I stumbled upon a very cool article from Genealogy Magazine's 2006 archives and thought you guys might enjoy it:
Surnames Sound a Challenge For Researchers
It's all about how Americans' pronunciation of surnames diverged a long time ago from how the names were actually spelled. I found it while searching for the correct pronunciation of "Beauchamp," since I have read soooooo many articles lately about The New Republic's military go-to guy, Scott Thomas Beauchamp. It's usually pronounced "Beecham" over on this side of the pond, apparently. The magazine folks compiled a nice list for us of names and pronunciations that aren't, well, intuitive.
I've been amused by the variation between spelling and pronunciation of proper nouns for as long as I could spell.
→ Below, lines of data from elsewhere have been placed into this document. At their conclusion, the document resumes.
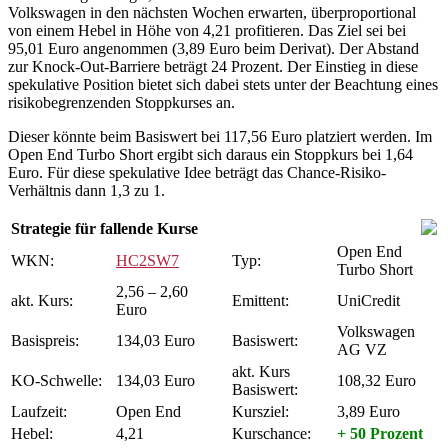
Volkswagen in den nächsten Wochen erwarten, überproportional
von einem Hebel in Höhe von 4,21 profitieren. Das Ziel sei bei
95,01 Euro angenommen (3,89 Euro beim Derivat). Der Abstand
zur Knock-Out-Barriere beträgt 24 Prozent. Der Einstieg in diese
spekulative Position bietet sich dabei stets unter der Beachtung eines
risikobegrenzenden Stoppkurses an.
Dieser könnte beim Basiswert bei 117,56 Euro platziert werden. Im
Open End Turbo Short ergibt sich daraus ein Stoppkurs bei 1,64
Euro. Für diese spekulative Idee beträgt das Chance-Risiko-
Verhältnis dann 1,3 zu 1.
Strategie für fallende Kurse
Open End
WKN:
HC2SW7
Typ:
Turbo Short
2,56 – 2,60
akt. Kurs:
Emittent:
UniCredit
Euro
Volkswagen
Basispreis:
134,03 Euro
Basiswert:
AG VZ
akt. Kurs
KO-Schwelle:
134,03 Euro
108,32 Euro
Basiswert:
Laufzeit:
Open End
Kursziel:
3,89 Euro
Hebel:
4,21
Kurschance:
+ 50 Prozent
Near the city of Paris in northeast Texas, where I graduated from high school, there's a small town called Bogata. The first time I saw it, I pronounced it like the capitol of Colombia: bo-gah-TAH. I was corrected immediately, for over there they say "buh-GO-tuh." But, I protested, it's not spelled the right way to say that. They misspelled it. Well, yeah, maybe they did. But this is how it is.
Another local community over there is Kiomatia... pronounced ki-MISH.
In Oklahoma, we have the Washita River. Next state over, in Arkansas, they have the Ouachita National Forest. It's pronounced the same: WAH-shih-tah.
It's not a trend peculiar to Americans, though. The English have some incomprehensible ones, starting with such obvious ones as Worcestershire / Woostershir. And how in the world do they get "Sinjin" from "St. John?"
If there are any odd ones from your neck of the woods, leave 'em in the comments. I love this kind of stuff.